There are 2 ways to make an application to your local NPWS office:

  1. Complete an application form for a licence to harm kangaroos (DOC 205KB) and submit with any required documentation to your local NPWS office by email, post or in person.
  2. If you have been granted a licence to harm native animals in the past few years, you may provide the information required in the application form by phone to your local NPWS office.

Note: If you intend to harm protected animals other than kangaroos, you will need to use a different application form. See licence to harm protected native animals other than kangaroos.

Linking landholders to professional and volunteer shooters

Local Land Services (LLS) is establishing a register of licensed commercial harvesters, professional and experienced volunteer recreational shooters who are willing to assist landholders to manage kangaroos.

Landholders who wish to obtain contact details of a shooter in their region can go to the Local Land Services website for more information and to register online.

Licensed commercial harvesters, professional and experienced volunteer recreational kangaroo shooters will be advised of the opportunity to be included on this register and invite them to apply online.

The register will be progressively added to over time as shooters contact Local Land Services and submit their details. Find out more about the register.
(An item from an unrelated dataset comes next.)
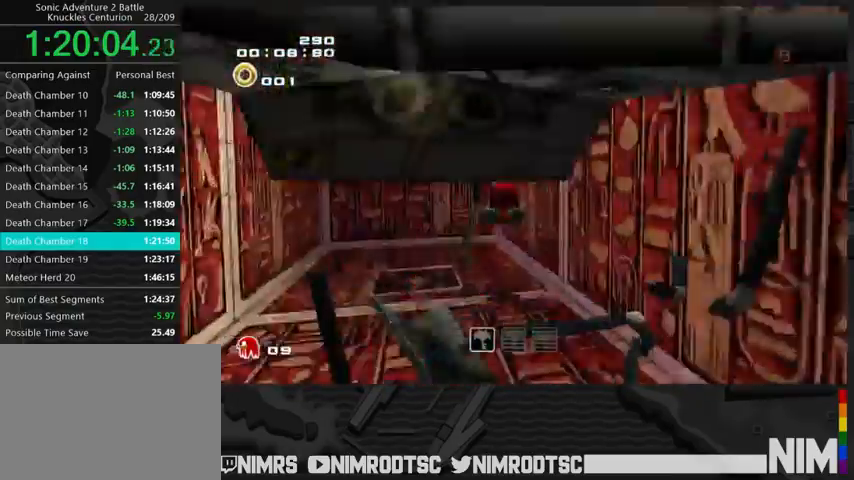
{"dt_ms": 500, "buttons": [], "left_stick": "up-left", "right_stick": "center", "button_events": [[233, "A", "up"], [300, "A", "down"], [467, "A", "up"]]}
Non-Commercial Kangaroo Shooters Best Practice Guide

The Department of Primary Industries Game Licensing Unit has developed a comprehensive best practice guide for shooters wanting to be involved in non-commercial kangaroo culling.
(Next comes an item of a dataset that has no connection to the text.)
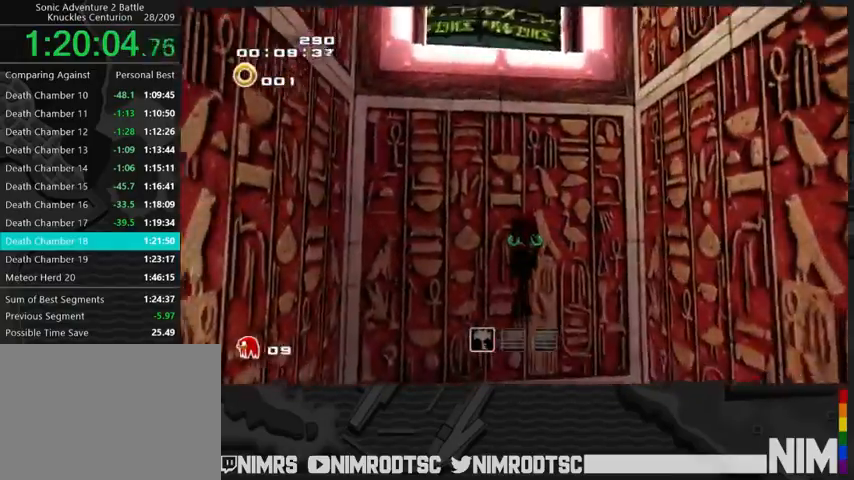
{"dt_ms": 500, "buttons": [], "left_stick": "up-left", "right_stick": "center", "button_events": []}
The guide covers critical aspects of safe and humane kangaroo culling including legislative requirements, kangaroo species identification, firearms calibres and projectiles, marksmanship and shot placement, disease identification and handling game meat.

The best practice guide will be provided to all landholders and shooters participating in non-commercial kangaroo culling. Find out more about the guide.

Animal welfare

All shooters must comply with the National Code of Practice for the Humane Shooting of Kangaroos and Wallabies for Non-Commercial Purposes.

Compliance with the Code is intended to ensure kangaroos are killed in a way that minimises pain and suffering.

The Prevention of Cruelty to Animals Act 1979 applies to harming kangaroo in NSW. Compliance with this Act is monitored and enforced by the NSW Police, the RSPCA NSW and the Animal Welfare League NSW.

Record keeping and returns

You must record the number and species of kangaroos harmed under your licence and the names and firearms licence details of all shooters and provide these records to your local NPWS office within 7 days of the expiry of your licence.

There are 2 ways to provide your records to your local NPWS office:

  1. Complete the record sheet you received when you were granted your licence and submit it to your local NPWS office by email, post or in person.
  2. Call your local NPWS office and provide the records over the phone.

New licences may not be granted unless records have been provided for previous licences.

Public register

Go to the public register of licences to harm to view information about the licences granted by NPWS that authorise harm to protected animals, including kangaroos.